"""

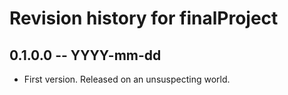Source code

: # Revision history for finalProject

## 0.1.0.0  -- YYYY-mm-dd

* First version. Released on an unsuspecting world.
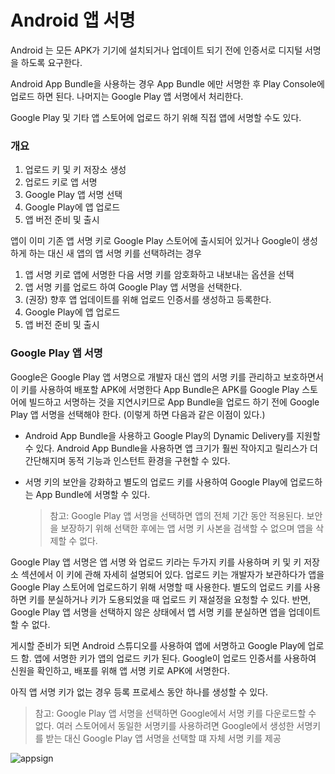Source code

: # Android 앱 서명

Android 는 모든 APK가 기기에 설치되거나 업데이트 되기 전에 인증서로 디지털 서명을 하도록 요구한다.

Android App Bundle을 사용하는 경우 App Bundle 에만 서명한 후 Play Console에 업로드 하면 된다. 나머지는 Google Play 앱 서명에서 처리한다.

Google Play 및 기타 앱 스토어에 업로드 하기 위해 직접 앱에 서명할 수도 있다.



### 개요

1. 업로드 키 및 키 저장소 생성
2. 업로드 키로 앱 서명
3. Google Play 앱 서명 선택
4. Google Play에 앱 업로드
5. 앱 버전 준비 및 출시



앱이 이미 기존 앱 서명 키로 Google Play 스토어에 출시되어 있거나 Google이 생성하게 하는 대신 새 앱의 앱 서명 키를 선택하려는 경우

1. 앱 서명 키로 앱에 서명한 다음 서명 키를 암호화하고 내보내는 옵션을 선택
2. 앱 서명 키를 업로드 하여 Google Play 앱 서명을 선택한다.
3. (권장) 향후 앱 업데이트를 위해 업로드 인증서를 생성하고 등록한다.
4. Google Play에 앱 업로드
5. 앱 버전 준비 및 출시



### Google Play 앱 서명

Google은 Google Play 앱 서명으로 개발자 대신 앱의 서명 키를 관리하고 보호하면서 이 키를 사용하여 배포할 APK에 서명한다 App Bundle은 APK를 Google Play 스토어에 빌드하고 서명하는 것을 지연시키므로 App Bundle을 업로드 하기 전에 Google Play 앱 서명을 선택해야 한다. (이렇게 하면 다음과 같은 이점이 있다.)



- Android App Bundle을 사용하고 Google Play의 Dynamic Delivery를 지원할 수 있다. Android App Bundle을 사용하면 앱 크기가 훨씬 작아지고 릴리스가 더 간단해지며 동적 기능과 인스턴트 환경을 구현할 수 있다.

- 서명 키의 보안을 강화하고 별도의 업로드 키를 사용하여 Google Play에 업로드하는 App Bundle에 서명할 수 있다.

  > 참고: Google Play 앱 서명을 선택하면 앱의 전체 기간 동안 적용된다. 보안을 보장하기 위해 선택한 후에는 앱 서명 키 사본을 검색할 수 없으며 앱을 삭제할 수 없다.

Google Play 앱 서명은 앱 서명 와 업로드 키라는 두가지 키를 사용하며 키 및 키 저장소 섹션에서 이 키에 관해 자세히 설명되어 있다. 업로드 키는 개발자가 보관하다가 앱을 Google Play 스토어에 업로드하기 위해 서명할 때 사용한다. 별도의 업로드 키를 사용하면 키를 분실하거나 키가 도용되었을 때 업로드 키 재설정을 요청할 수 있다. 반면, Google Play 앱 서명을 선택하지 않은 상태에서 앱 서명 키를 분실하면 앱을 업데이트 할 수 없다. 

게시할 준비가 되면 Android 스튜디오를 사용하여 앱에 서명하고 Google Play에 업로드 함. 앱에 서명한 키가 앱의 업로드 키가 된다. Google이 업로드 인증서를 사용하여 신원을 확인하고, 배포를 위해 앱 서명 키로 APK에 서명한다.

아직 앱 서명 키가 없는 경우 등록 프로세스 동안 하나를 생성할 수 있다.

> 참고: Google Play 앱 서명을 선택하면 Google에서 서명 키를 다운로드할 수 없다. 여러 스토어에서 동일한 서명키를 사용하려면 Google에서 생성한 서명키를 받는 대신 Google Play 앱 서명을 선택할 떄 자체 서명 키를 제공

![appsign](/Users/konghyoeun/Desktop/Study/docx/ReactNative/image/appsign.png)



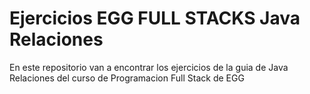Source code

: # Ejercicios EGG FULL STACKS Java Relaciones
En este repositorio van a encontrar los ejercicios de la guia de Java Relaciones del curso de Programacion Full Stack de EGG
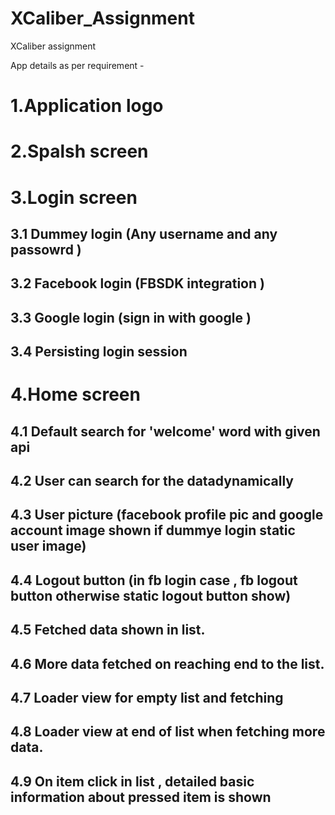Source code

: 
# XCaliber_Assignment
XCaliber assignment

App details as per requirement - 

1.Application logo
=

2.Spalsh screen
=

3.Login screen
=

3.1 Dummey login (Any username and any passowrd )
---
3.2 Facebook login (FBSDK integration )
---
3.3 Google login (sign in with google )
---
3.4 Persisting login session 
--

4.Home screen 
=

4.1 Default search for  'welcome' word with given api
--
4.2 User can search for the datadynamically
--
4.3 User picture (facebook profile pic and google account image shown if dummye login static user image)
--
4.4 Logout button (in fb login case , fb logout button otherwise static logout button show)
--
4.5 Fetched data shown in list.
--
4.6 More data fetched on reaching end to the list.
--
4.7 Loader view for empty list and fetching
--
4.8 Loader view at end of list when fetching more data.
--
4.9 On item click in list , detailed basic information about pressed item is shown 
--
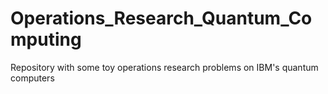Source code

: # Operations_Research_Quantum_Computing

Repository with some toy operations research problems on IBM's quantum computers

"""

◆ **TASK TO COMPLETE**: Verbatim transcription needed, from the opening line of the entries above through the line containing "앱을 삭제할 수 없다."; pictures do not belong in it.

◆ **WRITTEN RESPONSE**:
Source code

: # Revision history for finalProject

## 0.1.0.0  -- YYYY-mm-dd

* First version. Released on an unsuspecting world.
Source code

: # Android 앱 서명

Android 는 모든 APK가 기기에 설치되거나 업데이트 되기 전에 인증서로 디지털 서명을 하도록 요구한다.

Android App Bundle을 사용하는 경우 App Bundle 에만 서명한 후 Play Console에 업로드 하면 된다. 나머지는 Google Play 앱 서명에서 처리한다.

Google Play 및 기타 앱 스토어에 업로드 하기 위해 직접 앱에 서명할 수도 있다.



### 개요

1. 업로드 키 및 키 저장소 생성
2. 업로드 키로 앱 서명
3. Google Play 앱 서명 선택
4. Google Play에 앱 업로드
5. 앱 버전 준비 및 출시



앱이 이미 기존 앱 서명 키로 Google Play 스토어에 출시되어 있거나 Google이 생성하게 하는 대신 새 앱의 앱 서명 키를 선택하려는 경우

1. 앱 서명 키로 앱에 서명한 다음 서명 키를 암호화하고 내보내는 옵션을 선택
2. 앱 서명 키를 업로드 하여 Google Play 앱 서명을 선택한다.
3. (권장) 향후 앱 업데이트를 위해 업로드 인증서를 생성하고 등록한다.
4. Google Play에 앱 업로드
5. 앱 버전 준비 및 출시



### Google Play 앱 서명

Google은 Google Play 앱 서명으로 개발자 대신 앱의 서명 키를 관리하고 보호하면서 이 키를 사용하여 배포할 APK에 서명한다 App Bundle은 APK를 Google Play 스토어에 빌드하고 서명하는 것을 지연시키므로 App Bundle을 업로드 하기 전에 Google Play 앱 서명을 선택해야 한다. (이렇게 하면 다음과 같은 이점이 있다.)



- Android App Bundle을 사용하고 Google Play의 Dynamic Delivery를 지원할 수 있다. Android App Bundle을 사용하면 앱 크기가 훨씬 작아지고 릴리스가 더 간단해지며 동적 기능과 인스턴트 환경을 구현할 수 있다.

- 서명 키의 보안을 강화하고 별도의 업로드 키를 사용하여 Google Play에 업로드하는 App Bundle에 서명할 수 있다.

  > 참고: Google Play 앱 서명을 선택하면 앱의 전체 기간 동안 적용된다. 보안을 보장하기 위해 선택한 후에는 앱 서명 키 사본을 검색할 수 없으며 앱을 삭제할 수 없다.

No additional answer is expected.